Kalla mengatakan, program transmigrasi tetap relevan hingga saat ini karena bertujuan mengangkat kesejahteraan penduduk dari kemiskinan. Saat ini, kantong kemiskinan sebagian besar berada di desa. Di desa, satu keluarga rata-rata hanya memiliki lahan 0,3 hektar yang tidak akan dapat memenuhi kebutuhan satu keluarga.
Menteri Desa, Pembangunan Daerah Tertinggal, dan Transmigrasi Marwan Jafar mengatakan, program transmigrasi berpotensi mempercepat pengembangan wilayah dan pembangunan daerah.

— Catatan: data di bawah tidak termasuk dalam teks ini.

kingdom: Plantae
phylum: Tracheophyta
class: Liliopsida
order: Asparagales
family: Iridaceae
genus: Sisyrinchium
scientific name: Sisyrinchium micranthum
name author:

Menurut Marwan, program transmigrasi sejak 1950 hingga 2014 telah dirasakan manfaatnya oleh sekitar 2,2 juta keluarga, atau sekitar 8,8 juta masyarakat berpenghasilan rendah yang secara langsung memperoleh peluang berusaha.
”Meskipun tidak semua permukiman transmigrasi mampu berkembang menjadi sentra produksi pangan, mesti diakui, sentra produksi pangan di luar Jawa-Bali sebagian besar terdapat di permukiman transmigrasi,” kata Marwan.
Kemudian, tercatat 104 permukiman transmigrasi telah berkembang menjadi ibu kota kabupaten/kota, 382 permukiman menjadi ibu kota kecamatan, dan 1.183 permukiman transmigrasi menjadi desa definitif. Selain itu, dua ibu kota provinsi, yakni ibu kota Provinsi Sulawesi Barat dan ibu kota Provinsi Kalimantan Utara, berasal dari lokasi transmigrasi. (NAD/NDY)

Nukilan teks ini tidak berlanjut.